Matt Meyer, president of the teacher’s union, was more matter-of-fact.
“BUSD will not be prepared to open for in-person instruction in October,” he said. “Just like this summer, when we started reopening without the infrastructure in place to contain community spread, cases started to spike.”
He said teachers want to return to in-person instruction as soon as it’s safe to do so, but teachers and district employees have already tested positive for COVID-19, and reopening campuses will inevitably increase community transmission and bring the virus into classrooms.
He called on the city and county to support schools in developing free, widespread testing with quick turnarounds to minimize spread.
In a community message on Wednesday, Berkeley Health Officer Dr. Lisa Hernandez said in-person instruction at schools is a priority for the city in the next phase of reopening. Berkeley has been working with the district on childcare and navigating local guidelines, which layer on top of guidance from the county and state.
“This is a really critical entity to have. We want kids to come to school, but its needs to be safe for everyone,” Hernandez told Berkeleyside.
The district has released, updated and completely pivoted on a number of reopening plans over the last several months, partly due to rapidly changing science and government guidance. The switch to distance learning has not been painless, and the pandemic, paired with wildfires and scheduled power outages, has created intractable conditions for some families, and widespread childcare concerns for many.
The district’s previous plans have included a “cohorted support” model, which could introduce students with disabilities, English language learners, preschool and other students to campuses first. This could end up being the first step if schools do reopen in October, but specifics have not been decided yet.
The county and district’s plan will be finalized in the next few weeks as officials keep an eye on cases and spread. San Francisco, which has been in the red tier for longer than Alameda County, has a phasing plan that has proved difficult to implement for many campuses.
A regional focus is critical to Berkeley educators and city officials, who acknowledge that while Berkeley cases have remained relatively low, nearby Contra Costa and Sonoma counties still have “widespread” risk of COVID-19, and rates differ highly even within Alameda County.

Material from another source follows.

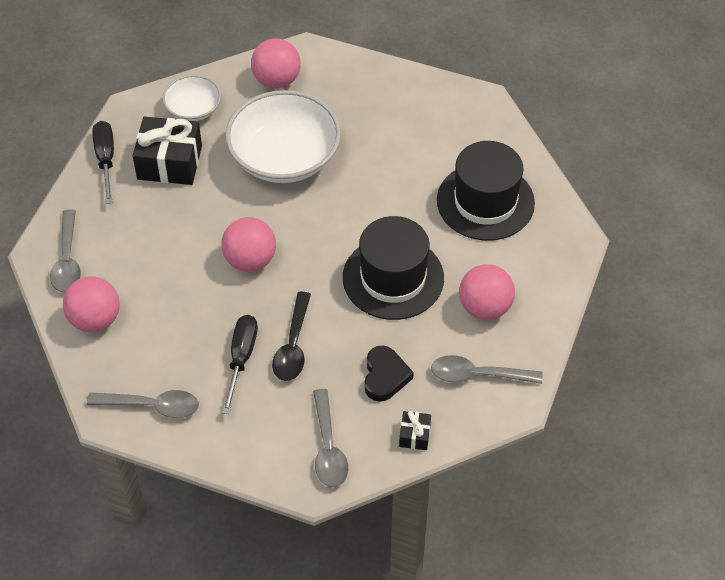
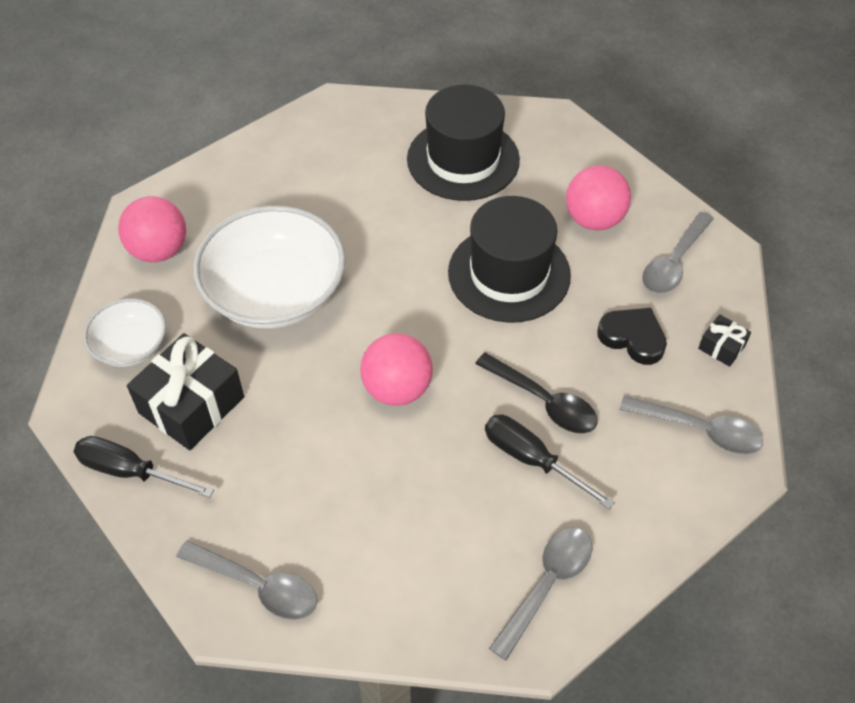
camera: 60 degrees left, 0 degrees up
(95, 319) = (375, 593): pink ball -> none

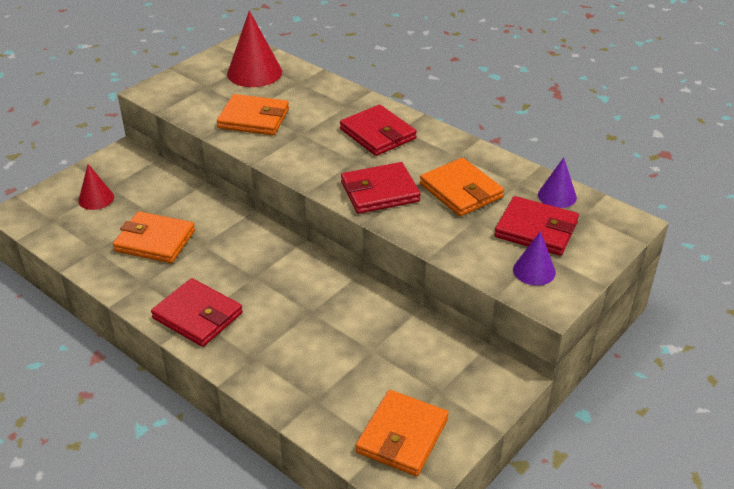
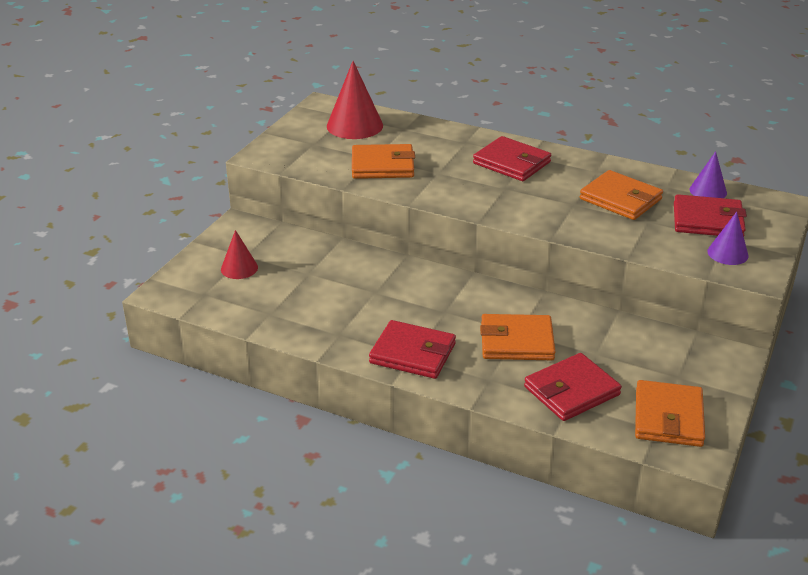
camera: 15 degrees left, 5 degrees down
(155, 241) = (326, 296): orange wallet -> orange wallet (516, 341)
(380, 192) = (547, 211): red wallet -> red wallet (571, 391)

Many teachers and school employees commute to the district from nearby regions, and travel between cities is common for families.
“It’s simply not possible to think about transmission rates as a city phenomenon, it really is a localized, regional phenomenon, and that includes counties outside of Alameda County,” Stephens said.
The district and the city’s planning will remain measured and cautious over the next several weeks.
“It is significant process the Alameda County has shifted tiers and we’re heartened to see that the permissions may be opening up,” he said. “At the same time, our commitment to balancing employee and student health with the educational needs of our students remains intact.”